Southeast Region in Korea - Daegu
"The Palgong-san Mountain - Donghwa-sa Temple"
If you drive along the straight access road to Mt. Palgongsan, you will find a slow curve. This means you are on the right track for Pagunjae Pass. You will arrive there after a while. The entrance to Pagunjae Pass is a fork which is divided into the direction of the Pagyesa Temple and Donghwasa Temple. From this point of the mountain, the altitude gets higher and the panoramic view of the mountains begins to unfold. After about a 30 minute drive from that point, you will get to the Donghwasa Temple. This more than a millennium year old temple was built during the period of the Silla Kingdom in Dohak-dong Valley where tributary valleys of Pokpogol (cascade) Valley, Bindaegol Valley, and Susutgol Valley of the mountain converge.
The temple was originally founded by Priest Geukdal, and named as the Yugasa Temple. Later it was reconstructed by the Great Buddhist Teacher Simji. At that time flowers of the paulownia trees(O-Dong) were in full blossom foretelling good omen and the temple was renamed as the Donghwasa Temple. The first building visitors come across is the Bongseoru Tower. The tower symbolizes the Chinese phoenix which is known to build its nest in a paulownia forest. It forms a good combination with other buildings surrounding temple.
Past the tower gate, visitors come across Daeungjeon, the main worship hall, in the center of the temple . The grand building was built during the period of King Yeongjo of the Joseon Dynasty. The supporting poles which are made of curved wood show the natural beauty of the building. Amitabha Buddha, Shakyamuni Buddha, and the Pharmaceutical Buddha are enshrined in the building. Their poses look as if they are reading something, which reminds us of the appearance of Confucian scholars in the Joseon Dynasty. Besides these, lots of Buddhist wall paintings make the temple look lively.
In the east side of the temple, the quiet Geumdangam Hermitage stands as a separate block. Two simple and balanced three tiered, twin pagodas stand face to face in front of the building block. The pagodas were built during the period of the Unified Silla Kingdom, and are designated as Treasure Number 248.
The road in front of Geumdangam was the original entrance to the Donghwasa Temple and the original gate pillars (Treasure Number 254) and a stone relief (Treasure Number 601) still remain. A little ways down the road, the enormous statue of Pharmaceutical Stone Buddha stands up high through the forest. Further down the road, a Buddha relief with a gentle smile (Treasure Number 243) is inscribed on a cliff in the parking lot.
Besides these, many well known Buddhist Hermitages such as Biroam, Yeombulam, and Budoam are scattered near the temple. Biroam Hermitage is a small building not far from the pond of the ticketing booth. The hermitage has Birochana Stone Buddha (Treasure Number 244) and a three tiered pagoda (Treasure Number 247). In front of the hermitage, people’s uproar makes the streets and the restaurants festive. About one and a half hour walk up along the mountain trail from the hermitage, leads you to Yeombulam (Chanting) Hermitage.

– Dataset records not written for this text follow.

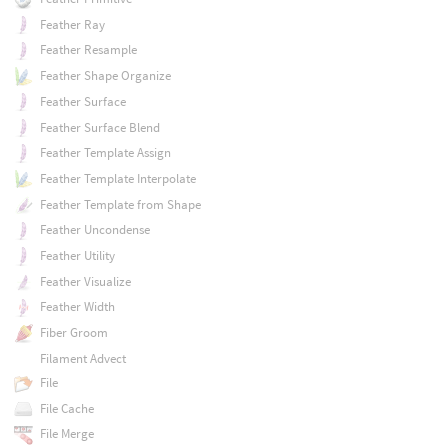
Feather Ray
Feather Resample
Feather Shape Organize
Feather Surface
Feather Surface Blend
Feather Template Assign
Feather Template Interpolate
Feather Template from Shape
Feather Uncondense
Feather Utility
Feather Visualize
Feather Width
Fiber Groom
Filament Advect
File
File Cache
File Merge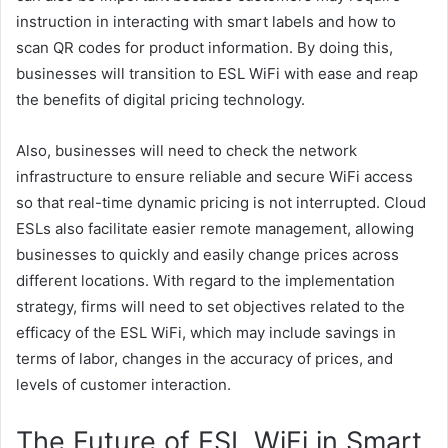
instruction in interacting with smart labels and how to
scan QR codes for product information. By doing this,
businesses will transition to ESL WiFi with ease and reap
the benefits of digital pricing technology.
Also, businesses will need to check the network
infrastructure to ensure reliable and secure WiFi access
so that real-time dynamic pricing is not interrupted. Cloud
ESLs also facilitate easier remote management, allowing
businesses to quickly and easily change prices across
different locations. With regard to the implementation
strategy, firms will need to set objectives related to the
efficacy of the ESL WiFi, which may include savings in
terms of labor, changes in the accuracy of prices, and
levels of customer interaction.
The Future of ESL WiFi in Smart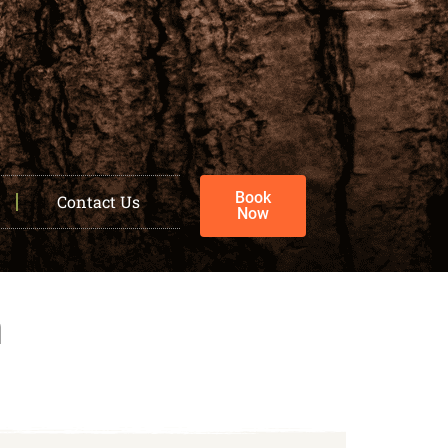
Book
Contact Us
Now
h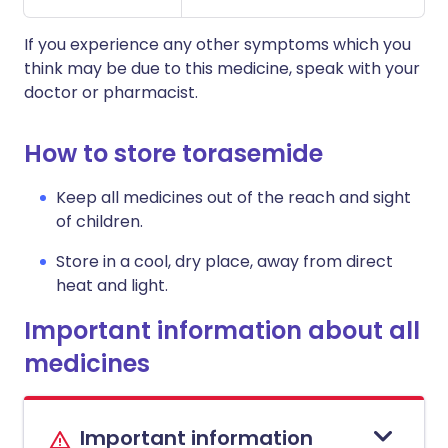
If you experience any other symptoms which you
think may be due to this medicine, speak with your
doctor or pharmacist.
How to store torasemide
Keep all medicines out of the reach and sight
of children.
Store in a cool, dry place, away from direct
heat and light.
Important information about all
medicines
Important information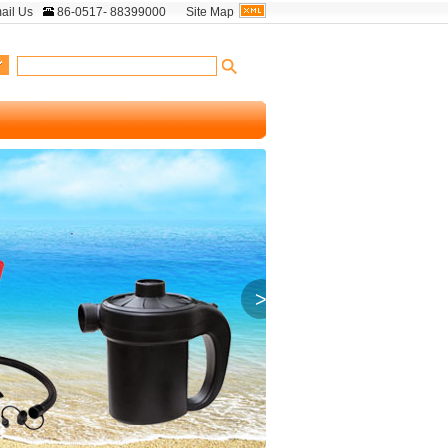
ail Us
86-0517- 88399000
Site Map
>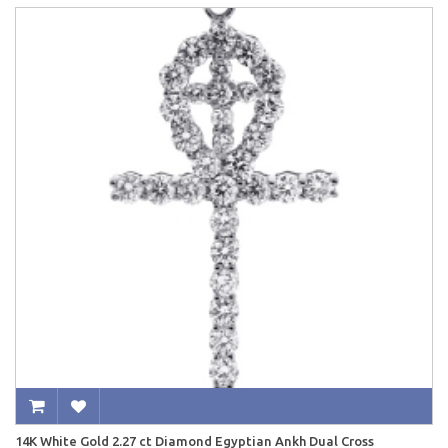
14K White Gold 2.27 ct Diamond Egyptian Ankh Dual Cross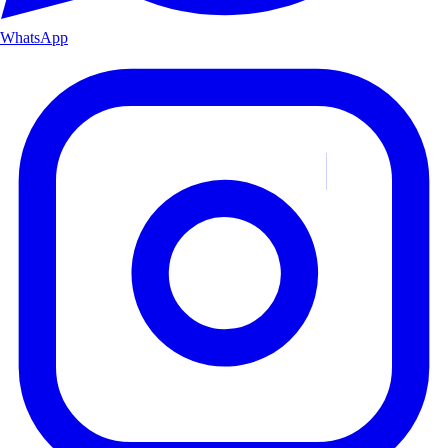
WhatsApp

The legendary Yeombulbawi (Chanting Rock) is carved with Buddha and Bodhisattva images. A panoramic view is unfolded in front of the hermitage and the beautiful hills surround it. The hermitage is located within a one hour walking distance from Dongbong (East Peak) the second highest peak of Mt. Palgongsan. Birobong, the highest peak of the mountain began to be used as a military base one day, and ever since Dongbong has actually become the highest peak civilians could climb. On top of Dongbong people can see the grand panorama of Mt. Palgongsan. When the weather is good, Mt. Biseul and Mt. Gaya also come into sight.
Located on Palgong-san mountain near the city of Daegu, this temple represents the spirit of a phoenix, which is said to have resided here.
According to historians, the temple was built by National Teacher Pojo-kuksa in 493, during the reign of King Soji, and was originally named Yuga-Sa. It was later rebuilt by Shim-ji Daesa in 771, during the reign of King Hyegong.
One winter, a Paulownia tree blossomed auspiciously, so the temple's name was changed to Donghwa-Sa (Paulownia Blossom Temple).
During the Japanese invasion of Korea in 1592, Samyeong Daesa (student of Seo-Sahn Daesa) established the headquarters for a militia of Buddhist monks here, and became their general commander.
"... more on Donghwa-Sa"
In the vicinity of Donghwa-Sa are six small hermitages and many cultural assets, including a seated Buddha relief on a rock face carved by Shim-Ji Daesa. Other noteworthy sites include a pair of three-storey stone pagodas in Kumdang-am hermitage, a seated stone Vairocana Buddha statue in Piro-am, a seated Buddha carved on a rock face, ancient flagpole supports and a stupa.
The Great Medicine Buddha statue, the largest standing stone Buddha in the world, was built through the generous donations of people wishing to see the reunification of the Korean peninsula.